▶ **작업 지시**:
아래 기록의 모든 줄을 JSON 문자열 목록으로 출력하라. 한 줄을 문자열 하나로 하고 빈 줄은 넣지 않는다.

▶ **제시된 기록**:
>>>>>

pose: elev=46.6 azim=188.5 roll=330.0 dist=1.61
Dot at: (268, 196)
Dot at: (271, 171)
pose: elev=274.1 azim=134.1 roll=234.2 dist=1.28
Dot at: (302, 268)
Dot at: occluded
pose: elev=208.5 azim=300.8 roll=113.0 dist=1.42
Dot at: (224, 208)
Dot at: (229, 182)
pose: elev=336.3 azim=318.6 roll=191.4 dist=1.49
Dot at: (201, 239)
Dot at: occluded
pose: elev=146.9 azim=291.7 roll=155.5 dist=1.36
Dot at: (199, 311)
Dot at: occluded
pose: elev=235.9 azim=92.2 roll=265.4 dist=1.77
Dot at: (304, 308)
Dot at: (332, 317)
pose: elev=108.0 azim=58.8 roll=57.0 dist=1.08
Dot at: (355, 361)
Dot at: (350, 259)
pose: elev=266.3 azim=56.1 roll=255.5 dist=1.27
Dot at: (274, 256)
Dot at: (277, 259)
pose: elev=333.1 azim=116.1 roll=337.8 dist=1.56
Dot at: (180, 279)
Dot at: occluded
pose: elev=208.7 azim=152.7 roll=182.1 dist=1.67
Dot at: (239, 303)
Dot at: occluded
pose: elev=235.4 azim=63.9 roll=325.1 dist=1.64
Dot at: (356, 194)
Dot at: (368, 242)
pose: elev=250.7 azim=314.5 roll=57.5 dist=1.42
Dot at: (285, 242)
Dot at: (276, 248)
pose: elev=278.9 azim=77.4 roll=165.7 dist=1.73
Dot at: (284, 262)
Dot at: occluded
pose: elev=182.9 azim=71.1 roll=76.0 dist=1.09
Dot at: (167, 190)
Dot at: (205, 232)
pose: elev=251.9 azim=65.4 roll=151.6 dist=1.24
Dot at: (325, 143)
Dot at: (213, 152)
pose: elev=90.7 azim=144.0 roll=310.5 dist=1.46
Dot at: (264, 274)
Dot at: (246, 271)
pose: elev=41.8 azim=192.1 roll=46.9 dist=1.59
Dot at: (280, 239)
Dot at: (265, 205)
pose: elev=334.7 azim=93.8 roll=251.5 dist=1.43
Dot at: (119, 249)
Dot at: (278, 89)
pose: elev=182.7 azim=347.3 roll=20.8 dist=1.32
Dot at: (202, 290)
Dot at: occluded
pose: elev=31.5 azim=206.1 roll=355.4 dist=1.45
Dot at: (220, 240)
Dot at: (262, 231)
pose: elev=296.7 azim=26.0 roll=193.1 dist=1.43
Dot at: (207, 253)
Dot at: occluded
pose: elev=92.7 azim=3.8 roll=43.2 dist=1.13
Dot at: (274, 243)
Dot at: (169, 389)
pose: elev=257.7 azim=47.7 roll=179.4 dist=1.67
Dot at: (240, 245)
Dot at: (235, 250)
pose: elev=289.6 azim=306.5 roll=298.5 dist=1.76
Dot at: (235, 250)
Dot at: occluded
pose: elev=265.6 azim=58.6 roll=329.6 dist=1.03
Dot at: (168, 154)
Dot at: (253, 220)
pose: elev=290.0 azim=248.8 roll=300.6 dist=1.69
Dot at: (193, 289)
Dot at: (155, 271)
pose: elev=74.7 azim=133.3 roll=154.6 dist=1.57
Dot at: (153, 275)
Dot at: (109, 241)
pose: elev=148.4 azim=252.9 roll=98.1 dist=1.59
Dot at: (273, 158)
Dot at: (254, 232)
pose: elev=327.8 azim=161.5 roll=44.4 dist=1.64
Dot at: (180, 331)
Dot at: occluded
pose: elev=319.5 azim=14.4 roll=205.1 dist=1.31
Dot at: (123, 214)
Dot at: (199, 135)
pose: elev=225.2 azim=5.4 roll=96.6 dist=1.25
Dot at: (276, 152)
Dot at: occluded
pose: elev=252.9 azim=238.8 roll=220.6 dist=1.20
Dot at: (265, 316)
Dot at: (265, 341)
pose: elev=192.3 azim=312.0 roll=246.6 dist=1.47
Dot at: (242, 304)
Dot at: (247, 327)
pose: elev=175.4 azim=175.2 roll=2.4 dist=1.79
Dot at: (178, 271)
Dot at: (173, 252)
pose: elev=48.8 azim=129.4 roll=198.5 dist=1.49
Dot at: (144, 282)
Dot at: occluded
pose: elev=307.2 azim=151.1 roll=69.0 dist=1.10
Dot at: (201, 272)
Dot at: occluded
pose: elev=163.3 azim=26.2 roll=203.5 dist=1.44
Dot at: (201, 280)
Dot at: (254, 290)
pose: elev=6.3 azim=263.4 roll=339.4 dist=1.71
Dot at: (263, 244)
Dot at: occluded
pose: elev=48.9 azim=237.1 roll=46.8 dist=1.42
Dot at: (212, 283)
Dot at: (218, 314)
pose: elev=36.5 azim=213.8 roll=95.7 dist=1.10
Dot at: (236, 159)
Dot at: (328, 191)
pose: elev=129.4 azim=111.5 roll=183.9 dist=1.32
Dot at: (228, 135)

<<<<<

▶ **올바른 결과**:
[
  "pose: elev=46.6 azim=188.5 roll=330.0 dist=1.61",
  "Dot at: (268, 196)",
  "Dot at: (271, 171)",
  "pose: elev=274.1 azim=134.1 roll=234.2 dist=1.28",
  "Dot at: (302, 268)",
  "Dot at: occluded",
  "pose: elev=208.5 azim=300.8 roll=113.0 dist=1.42",
  "Dot at: (224, 208)",
  "Dot at: (229, 182)",
  "pose: elev=336.3 azim=318.6 roll=191.4 dist=1.49",
  "Dot at: (201, 239)",
  "Dot at: occluded",
  "pose: elev=146.9 azim=291.7 roll=155.5 dist=1.36",
  "Dot at: (199, 311)",
  "Dot at: occluded",
  "pose: elev=235.9 azim=92.2 roll=265.4 dist=1.77",
  "Dot at: (304, 308)",
  "Dot at: (332, 317)",
  "pose: elev=108.0 azim=58.8 roll=57.0 dist=1.08",
  "Dot at: (355, 361)",
  "Dot at: (350, 259)",
  "pose: elev=266.3 azim=56.1 roll=255.5 dist=1.27",
  "Dot at: (274, 256)",
  "Dot at: (277, 259)",
  "pose: elev=333.1 azim=116.1 roll=337.8 dist=1.56",
  "Dot at: (180, 279)",
  "Dot at: occluded",
  "pose: elev=208.7 azim=152.7 roll=182.1 dist=1.67",
  "Dot at: (239, 303)",
  "Dot at: occluded",
  "pose: elev=235.4 azim=63.9 roll=325.1 dist=1.64",
  "Dot at: (356, 194)",
  "Dot at: (368, 242)",
  "pose: elev=250.7 azim=314.5 roll=57.5 dist=1.42",
  "Dot at: (285, 242)",
  "Dot at: (276, 248)",
  "pose: elev=278.9 azim=77.4 roll=165.7 dist=1.73",
  "Dot at: (284, 262)",
  "Dot at: occluded",
  "pose: elev=182.9 azim=71.1 roll=76.0 dist=1.09",
  "Dot at: (167, 190)",
  "Dot at: (205, 232)",
  "pose: elev=251.9 azim=65.4 roll=151.6 dist=1.24",
  "Dot at: (325, 143)",
  "Dot at: (213, 152)",
  "pose: elev=90.7 azim=144.0 roll=310.5 dist=1.46",
  "Dot at: (264, 274)",
  "Dot at: (246, 271)",
  "pose: elev=41.8 azim=192.1 roll=46.9 dist=1.59",
  "Dot at: (280, 239)",
  "Dot at: (265, 205)",
  "pose: elev=334.7 azim=93.8 roll=251.5 dist=1.43",
  "Dot at: (119, 249)",
  "Dot at: (278, 89)",
  "pose: elev=182.7 azim=347.3 roll=20.8 dist=1.32",
  "Dot at: (202, 290)",
  "Dot at: occluded",
  "pose: elev=31.5 azim=206.1 roll=355.4 dist=1.45",
  "Dot at: (220, 240)",
  "Dot at: (262, 231)",
  "pose: elev=296.7 azim=26.0 roll=193.1 dist=1.43",
  "Dot at: (207, 253)",
  "Dot at: occluded",
  "pose: elev=92.7 azim=3.8 roll=43.2 dist=1.13",
  "Dot at: (274, 243)",
  "Dot at: (169, 389)",
  "pose: elev=257.7 azim=47.7 roll=179.4 dist=1.67",
  "Dot at: (240, 245)",
  "Dot at: (235, 250)",
  "pose: elev=289.6 azim=306.5 roll=298.5 dist=1.76",
  "Dot at: (235, 250)",
  "Dot at: occluded",
  "pose: elev=265.6 azim=58.6 roll=329.6 dist=1.03",
  "Dot at: (168, 154)",
  "Dot at: (253, 220)",
  "pose: elev=290.0 azim=248.8 roll=300.6 dist=1.69",
  "Dot at: (193, 289)",
  "Dot at: (155, 271)",
  "pose: elev=74.7 azim=133.3 roll=154.6 dist=1.57",
  "Dot at: (153, 275)",
  "Dot at: (109, 241)",
  "pose: elev=148.4 azim=252.9 roll=98.1 dist=1.59",
  "Dot at: (273, 158)",
  "Dot at: (254, 232)",
  "pose: elev=327.8 azim=161.5 roll=44.4 dist=1.64",
  "Dot at: (180, 331)",
  "Dot at: occluded",
  "pose: elev=319.5 azim=14.4 roll=205.1 dist=1.31",
  "Dot at: (123, 214)",
  "Dot at: (199, 135)",
  "pose: elev=225.2 azim=5.4 roll=96.6 dist=1.25",
  "Dot at: (276, 152)",
  "Dot at: occluded",
  "pose: elev=252.9 azim=238.8 roll=220.6 dist=1.20",
  "Dot at: (265, 316)",
  "Dot at: (265, 341)",
  "pose: elev=192.3 azim=312.0 roll=246.6 dist=1.47",
  "Dot at: (242, 304)",
  "Dot at: (247, 327)",
  "pose: elev=175.4 azim=175.2 roll=2.4 dist=1.79",
  "Dot at: (178, 271)",
  "Dot at: (173, 252)",
  "pose: elev=48.8 azim=129.4 roll=198.5 dist=1.49",
  "Dot at: (144, 282)",
  "Dot at: occluded",
  "pose: elev=307.2 azim=151.1 roll=69.0 dist=1.10",
  "Dot at: (201, 272)",
  "Dot at: occluded",
  "pose: elev=163.3 azim=26.2 roll=203.5 dist=1.44",
  "Dot at: (201, 280)",
  "Dot at: (254, 290)",
  "pose: elev=6.3 azim=263.4 roll=339.4 dist=1.71",
  "Dot at: (263, 244)",
  "Dot at: occluded",
  "pose: elev=48.9 azim=237.1 roll=46.8 dist=1.42",
  "Dot at: (212, 283)",
  "Dot at: (218, 314)",
  "pose: elev=36.5 azim=213.8 roll=95.7 dist=1.10",
  "Dot at: (236, 159)",
  "Dot at: (328, 191)",
  "pose: elev=129.4 azim=111.5 roll=183.9 dist=1.32",
  "Dot at: (228, 135)"
]